Tomó un somnífero de la vitrina y se acostó en el sofá del salón, en la penumbra iluminada por las luces nocturnas, rojizas, amarillentas, fantasmagóricas, que provenían de la calle. La invadió una siniestra sensación de vacío y se tapó con una manta tendida en el brazo del sofá, aquella misma manta bajo la que se cobijaban juntos, viendo la televisión, cuando eran felices.
Se dobló sobre sí misma en posición fetal y cerró los ojos, a la espera del efecto del medicamento.
Con las primeras luces del día despertó, alerta a señales de movimiento en la casa. Todo estaba en calma.

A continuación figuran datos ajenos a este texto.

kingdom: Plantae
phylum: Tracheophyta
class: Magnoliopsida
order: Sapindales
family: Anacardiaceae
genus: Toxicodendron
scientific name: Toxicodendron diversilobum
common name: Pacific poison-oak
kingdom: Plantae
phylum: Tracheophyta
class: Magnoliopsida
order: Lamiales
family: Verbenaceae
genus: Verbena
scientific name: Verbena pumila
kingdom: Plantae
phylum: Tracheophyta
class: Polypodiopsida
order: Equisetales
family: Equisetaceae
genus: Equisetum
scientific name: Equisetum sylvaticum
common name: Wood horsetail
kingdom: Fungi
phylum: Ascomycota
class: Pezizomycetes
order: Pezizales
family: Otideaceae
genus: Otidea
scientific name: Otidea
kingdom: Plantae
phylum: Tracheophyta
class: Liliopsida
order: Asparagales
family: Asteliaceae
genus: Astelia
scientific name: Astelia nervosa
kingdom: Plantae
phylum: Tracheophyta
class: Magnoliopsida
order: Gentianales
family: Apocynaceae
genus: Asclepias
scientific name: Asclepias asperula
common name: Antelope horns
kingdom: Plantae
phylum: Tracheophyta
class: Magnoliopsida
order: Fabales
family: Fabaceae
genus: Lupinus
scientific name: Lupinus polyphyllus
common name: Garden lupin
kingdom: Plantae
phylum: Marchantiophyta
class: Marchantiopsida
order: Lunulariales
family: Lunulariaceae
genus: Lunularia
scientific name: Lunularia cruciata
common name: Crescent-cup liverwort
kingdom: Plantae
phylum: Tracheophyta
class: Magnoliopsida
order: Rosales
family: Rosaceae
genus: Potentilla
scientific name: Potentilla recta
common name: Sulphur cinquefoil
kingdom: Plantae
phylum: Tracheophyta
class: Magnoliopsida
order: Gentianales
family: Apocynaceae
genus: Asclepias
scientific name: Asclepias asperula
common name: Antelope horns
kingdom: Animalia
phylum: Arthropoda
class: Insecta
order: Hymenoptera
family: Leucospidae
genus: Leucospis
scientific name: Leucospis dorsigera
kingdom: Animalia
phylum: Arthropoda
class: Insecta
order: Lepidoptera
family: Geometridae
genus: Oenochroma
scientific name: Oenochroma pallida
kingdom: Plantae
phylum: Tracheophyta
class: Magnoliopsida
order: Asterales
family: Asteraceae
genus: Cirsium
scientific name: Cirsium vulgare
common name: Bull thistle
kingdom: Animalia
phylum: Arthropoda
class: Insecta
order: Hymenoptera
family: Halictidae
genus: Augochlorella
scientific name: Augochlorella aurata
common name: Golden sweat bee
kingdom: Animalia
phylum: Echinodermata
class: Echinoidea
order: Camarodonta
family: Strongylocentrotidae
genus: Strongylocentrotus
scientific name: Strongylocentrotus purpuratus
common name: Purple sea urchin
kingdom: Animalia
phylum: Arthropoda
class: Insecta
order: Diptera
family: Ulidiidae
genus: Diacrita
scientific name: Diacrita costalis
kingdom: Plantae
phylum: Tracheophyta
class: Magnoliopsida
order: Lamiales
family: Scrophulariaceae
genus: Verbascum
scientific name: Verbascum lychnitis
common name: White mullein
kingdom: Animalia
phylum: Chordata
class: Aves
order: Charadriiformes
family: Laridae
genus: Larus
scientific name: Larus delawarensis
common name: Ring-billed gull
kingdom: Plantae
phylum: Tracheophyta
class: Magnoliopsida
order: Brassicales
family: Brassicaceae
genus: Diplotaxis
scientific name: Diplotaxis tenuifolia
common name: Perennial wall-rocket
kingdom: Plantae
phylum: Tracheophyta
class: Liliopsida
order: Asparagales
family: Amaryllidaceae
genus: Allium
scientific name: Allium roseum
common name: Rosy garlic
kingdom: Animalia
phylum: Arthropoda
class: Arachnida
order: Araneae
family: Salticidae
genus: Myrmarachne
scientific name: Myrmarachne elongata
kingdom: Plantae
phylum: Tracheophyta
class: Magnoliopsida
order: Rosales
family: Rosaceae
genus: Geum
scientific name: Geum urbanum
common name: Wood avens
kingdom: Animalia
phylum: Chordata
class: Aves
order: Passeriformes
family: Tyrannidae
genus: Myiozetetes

Se levantó y se metió en el aseo, levantó la vista hacia el espejo, y vio la cara de una pobre desgraciada. Tomó una crema base de la estantería y tapó con esmero las señales de su piel, colocando una capa encima de otra, hasta que quedó convertida en una máscara de teatro. Retiró el papelito, aun prendido en su labio inferior, y se maquilló la boca en color natural. Se peinó y tomó una bata de casa que tenía detrás de la puerta, vistiéndosela encima de la ropa de calle con la que había dormido. Se puso algo de colonia y fue a hacer el desayuno.
Los niños se levantaron excitados y tomaron leche y galletas a toda prisa, enfrascándose en sus juegos sin prestar atención a otra cosa.
A media mañana oyó la puerta principal cerrarse y, poco después, sonó el ascensor bajando hacia el portal del inmueble. “Debe de estar arrepentido”.
No cesó de llover en todo el día y, con los niños entretenidos con su nueva máquina, pasó el tiempo sumida en un desierto de seca y fría desilusión.